▸ **ACTIVITY**
Without the images, write out the entries word for word.
** Opening INFORMATION GIVEN block **
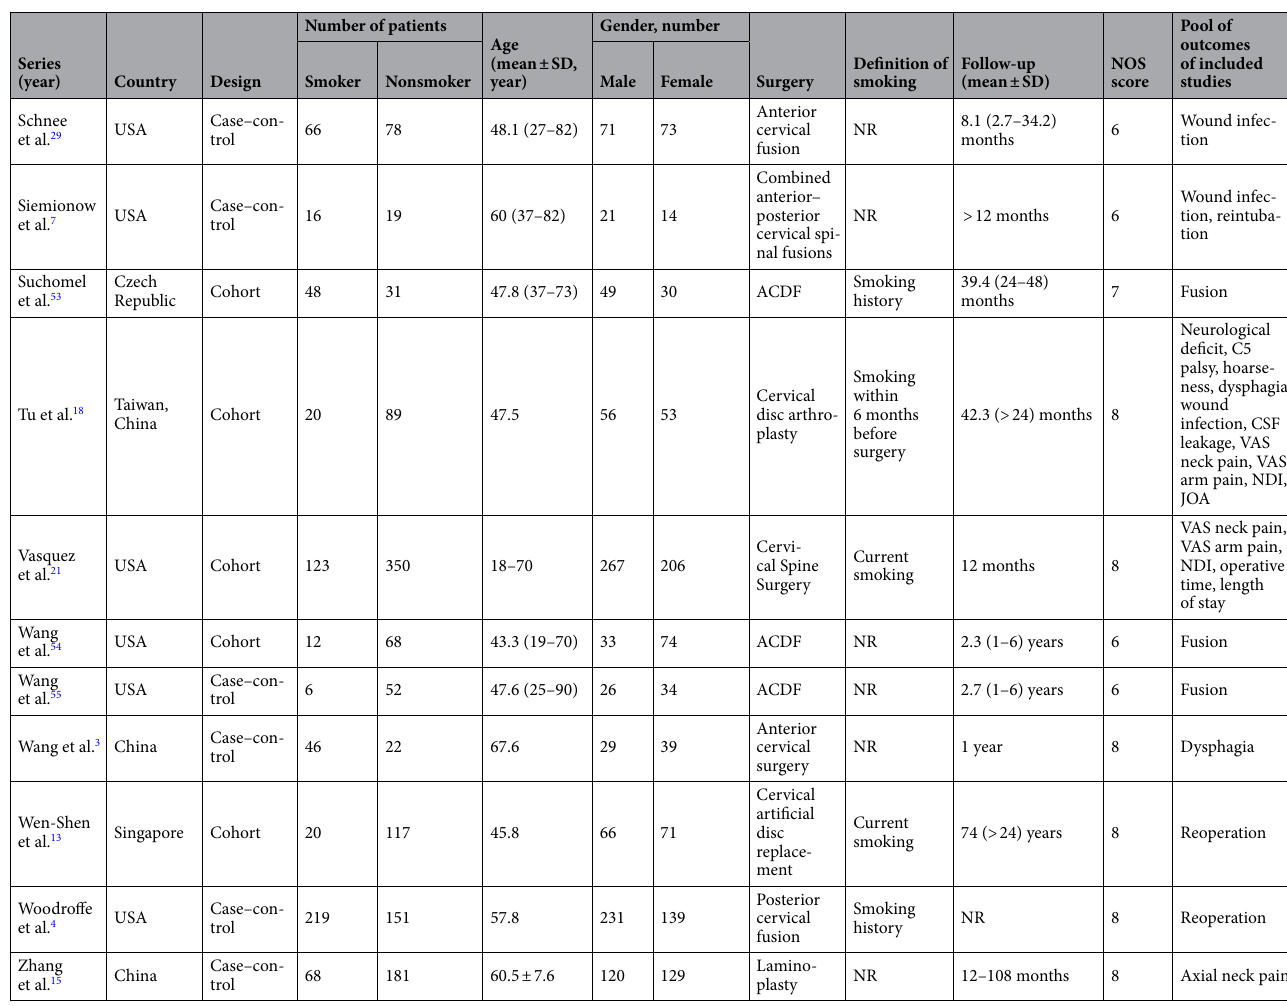
Table 1. Baseline characteristics of included studies. NR not reported, NOS Newcastle–Ottawa Scale, ACDF anterior cervical discectomy and fusion, SD standard deviation, NDI neck disability index, VAS visual analog scale, JOA Japanese Orthopaedic Association Scores for Assessment of Cervical Myelopathy, EBL estimated blood loss, CSF cerebrospinal fluid, DVT deep venous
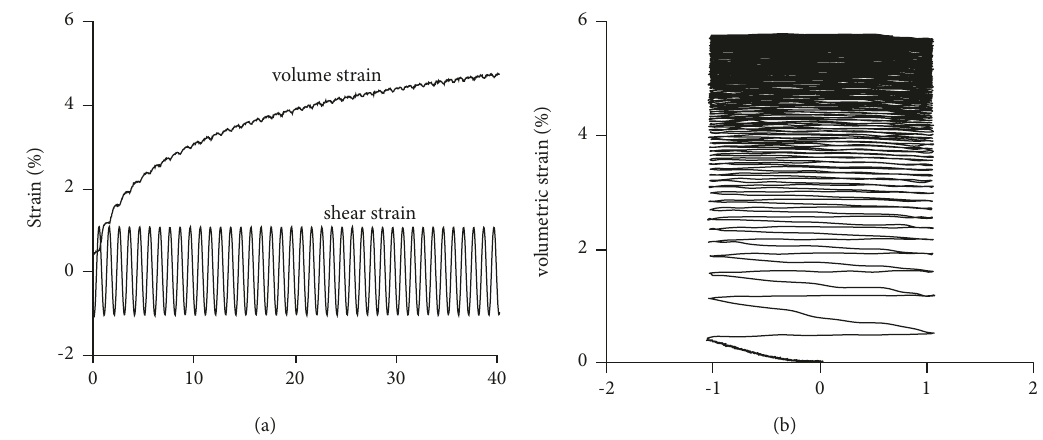
Figure 3: Typical curves of shear and volumetric strains for loess under cyclic direct simple shearing. (a) Number of cycles. (b) Shear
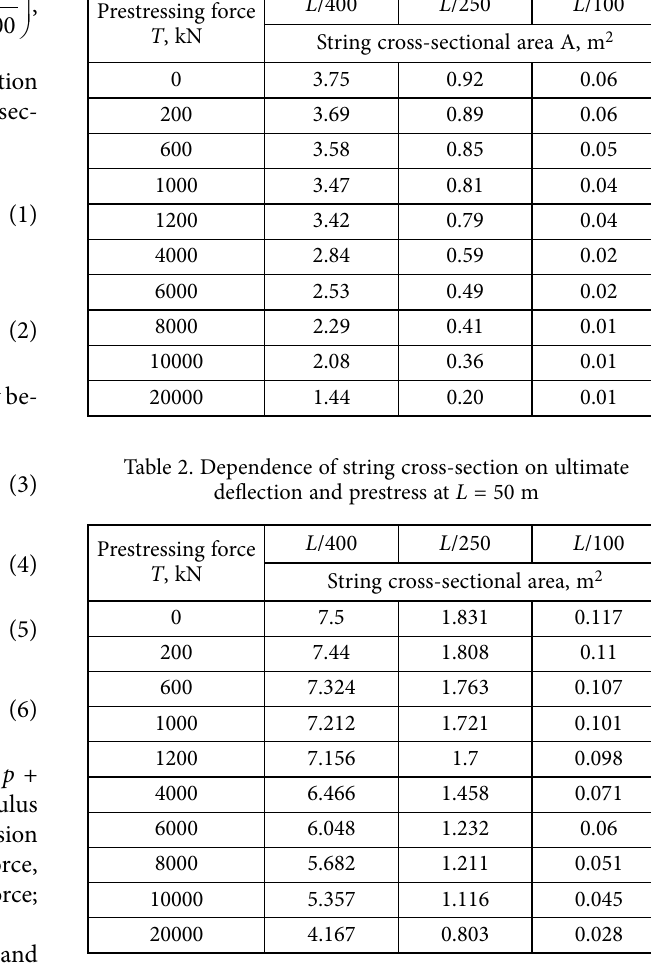
Table 3. Relative difference in string cross-sections when the spans L = 50 and L = 25) L /400 L /250 L /100 Prestressing force The ratio of the cross-sectional areas of T , kN the string where span lenght L = 50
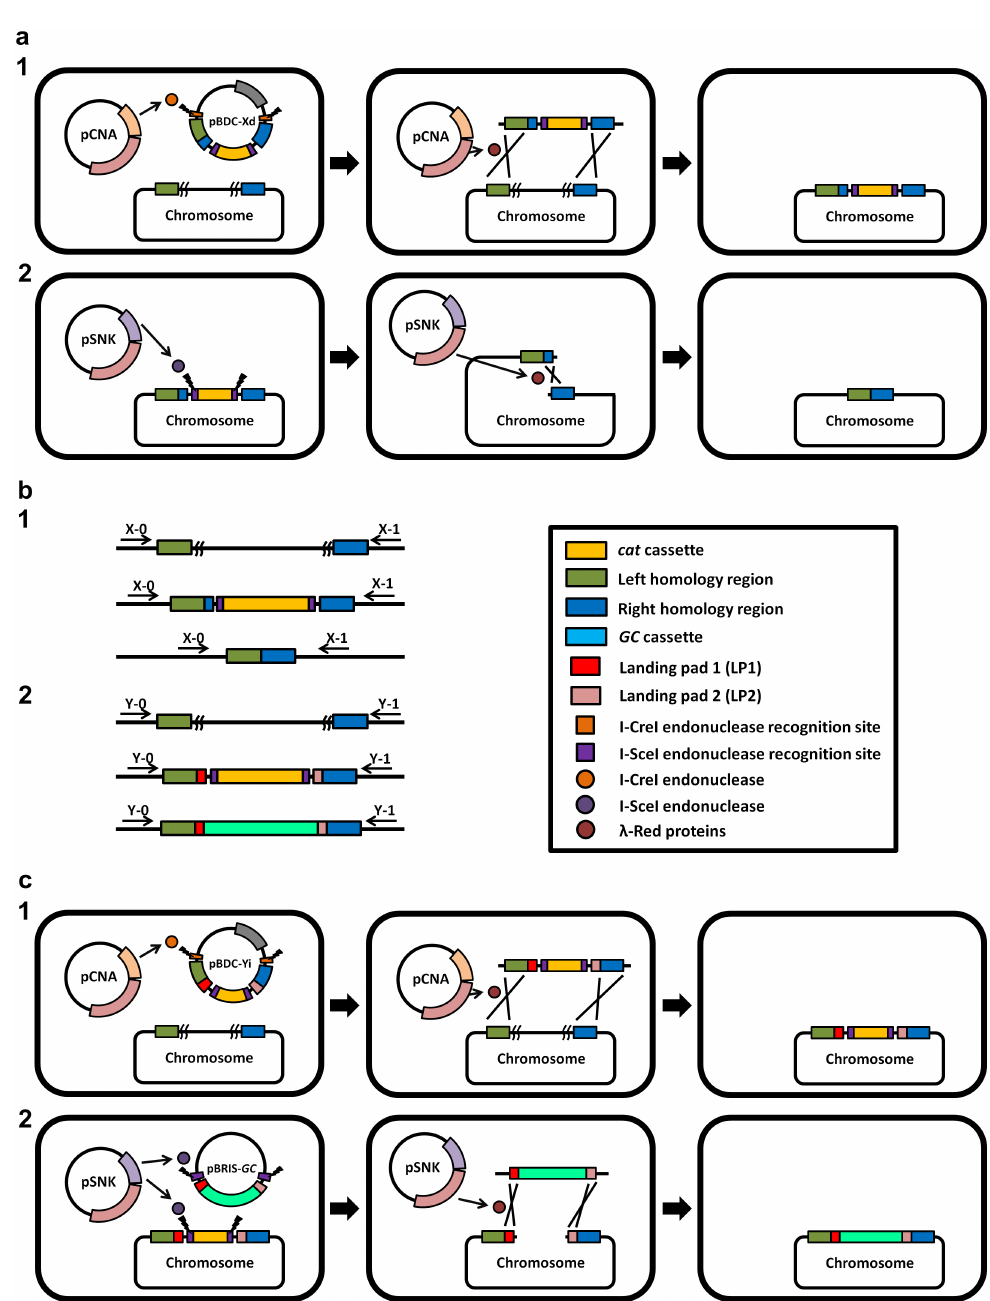
Fig 3. Strategy for markerless deletion and genomic replacement. (a) Progress of markerless deletion. In the first step, the pCNA and pBDC-Xdplasmidswere transformed into E . coli DH1. With the additionof L -arabinose, pCNA expressedI-CreI endonuclease and λ -Red recombinases. The plasmidpBDC-Xdwas digestedby I-CreI endonuclease to release the landingpad fragment, which was the substrate for recombination. The landingpad fragment integrated into the E . coli chromosome. In the second step, the helperplasmidpSNK providing I-SceI endonuclease function was transformed into the host. Finally, the chromosome was cleavedby I-SceI endonuclease at the integrationsite. Recombination with the two homology regions,50 bp of the right side of the left homology arm and left side of the right homology arm, led to chromosomerepair with DSB-mediated recombination and resulted in a clean deletion. (b) Events of identifying markerless deletion and genomic replacement. In the protocolfor markerless deletion,samples were verified by PCR with the primers X-0/X-1 (X = 1, 2, 5, 7, 8, 19, 55, or 63). Positive colonieswere about 2300 bp in the first step and about 1000 bp in the second step. In the protocol for genomicreplacement, samples were verified by PCR with the primers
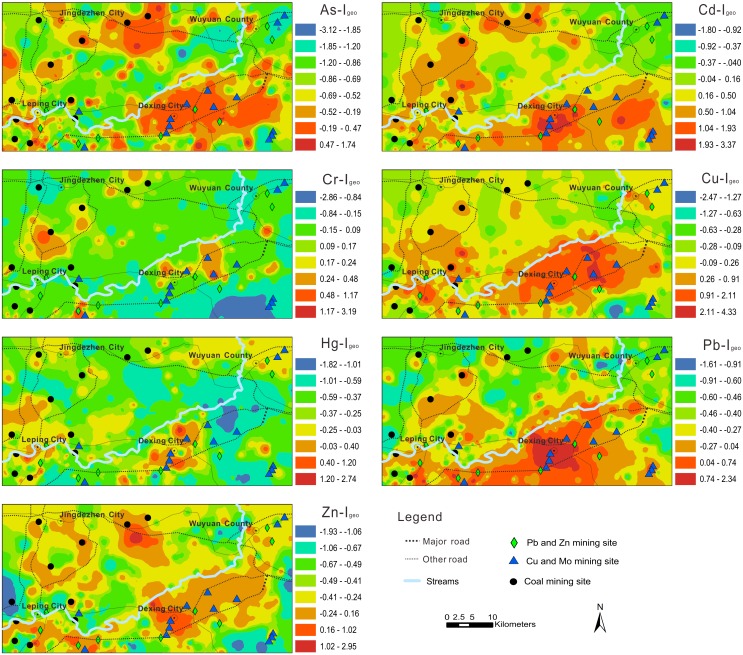
Spatial distribution of Igeo of trace elements in soil of the study area.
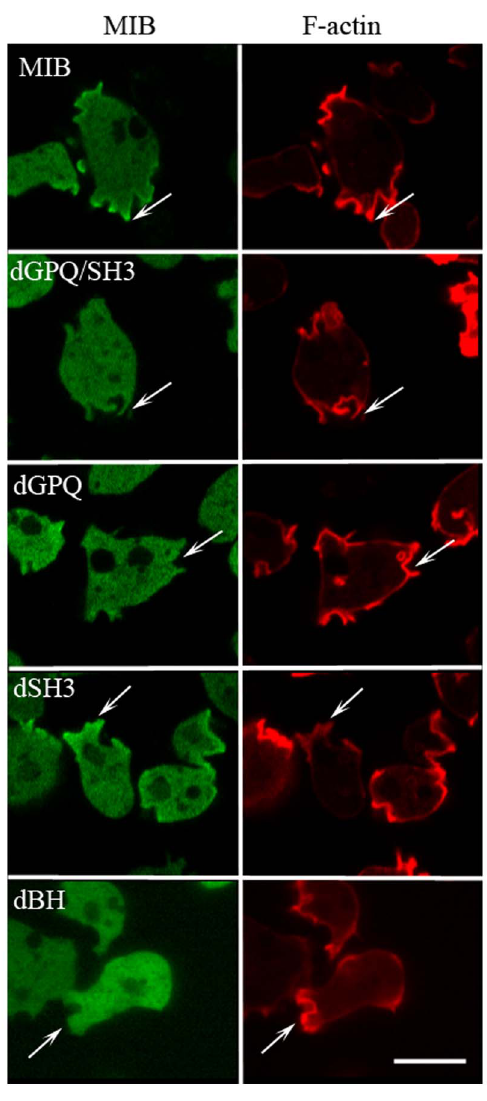
Figure 13. The GPQ-region is required for localization of MIB to protrusions on the dorsal cell membrane. myoB 2 -cells co- transfected with mRFP-lifeact and either GFP-MIB or GFP-tagged MIB mutants, as indicated in the figure, were starved for 2 h and monitored for the presence of MIB and its mutants in the actin-rich protrusions on the dorsal cell membrane. These images were taken at a higher focal plane than images visualizing actin waves on the ventral surface. Arrows point to actin-rich protrusions. Bar is 10 m m.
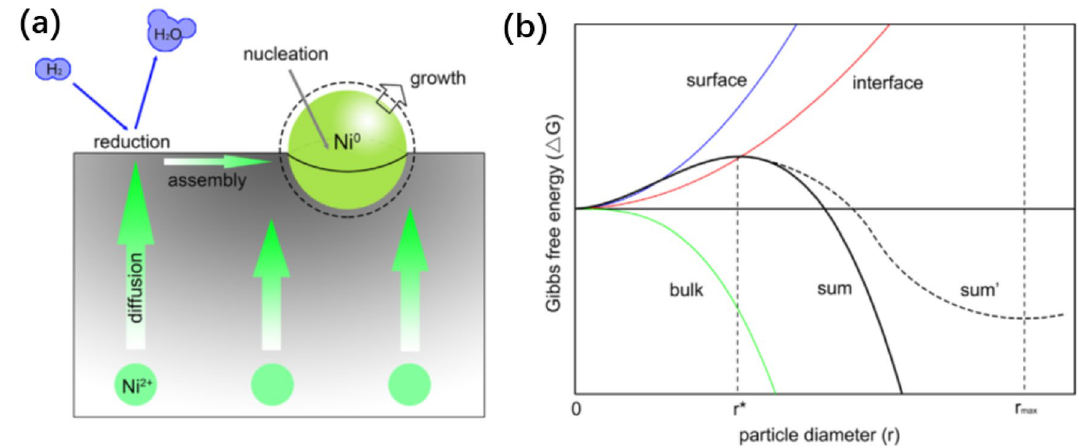
Fig. 6 a Illustration of the exsolution process, b Gibbs free energy change during the nucleation and growth. Reproduced with permission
** Closing INFORMATION GIVEN block **
▸ **WRITTEN ANSWER**
Table 1. Baseline characteristics of included studies. NR not reported, NOS Newcastle–Ottawa Scale, ACDF anterior cervical discectomy and fusion, SD standard deviation, NDI neck disability index, VAS visual analog scale, JOA Japanese Orthopaedic Association Scores for Assessment of Cervical Myelopathy, EBL estimated blood loss, CSF cerebrospinal fluid, DVT deep venous
Figure 3: Typical curves of shear and volumetric strains for loess under cyclic direct simple shearing. (a) Number of cycles. (b) Shear
Table 3. Relative difference in string cross-sections when the spans L = 50 and L = 25) L /400 L /250 L /100 Prestressing force The ratio of the cross-sectional areas of T , kN the string where span lenght L = 50
Fig 3. Strategy for markerless deletion and genomic replacement. (a) Progress of markerless deletion. In the first step, the pCNA and pBDC-Xdplasmidswere transformed into E . coli DH1. With the additionof L -arabinose, pCNA expressedI-CreI endonuclease and λ -Red recombinases. The plasmidpBDC-Xdwas digestedby I-CreI endonuclease to release the landingpad fragment, which was the substrate for recombination. The landingpad fragment integrated into the E . coli chromosome. In the second step, the helperplasmidpSNK providing I-SceI endonuclease function was transformed into the host. Finally, the chromosome was cleavedby I-SceI endonuclease at the integrationsite. Recombination with the two homology regions,50 bp of the right side of the left homology arm and left side of the right homology arm, led to chromosomerepair with DSB-mediated recombination and resulted in a clean deletion. (b) Events of identifying markerless deletion and genomic replacement. In the protocolfor markerless deletion,samples were verified by PCR with the primers X-0/X-1 (X = 1, 2, 5, 7, 8, 19, 55, or 63). Positive colonieswere about 2300 bp in the first step and about 1000 bp in the second step. In the protocol for genomicreplacement, samples were verified by PCR with the primers
Spatial distribution of Igeo of trace elements in soil of the study area.
Figure 13. The GPQ-region is required for localization of MIB to protrusions on the dorsal cell membrane. myoB 2 -cells co- transfected with mRFP-lifeact and either GFP-MIB or GFP-tagged MIB mutants, as indicated in the figure, were starved for 2 h and monitored for the presence of MIB and its mutants in the actin-rich protrusions on the dorsal cell membrane. These images were taken at a higher focal plane than images visualizing actin waves on the ventral surface. Arrows point to actin-rich protrusions. Bar is 10 m m.
Fig. 6 a Illustration of the exsolution process, b Gibbs free energy change during the nucleation and growth. Reproduced with permission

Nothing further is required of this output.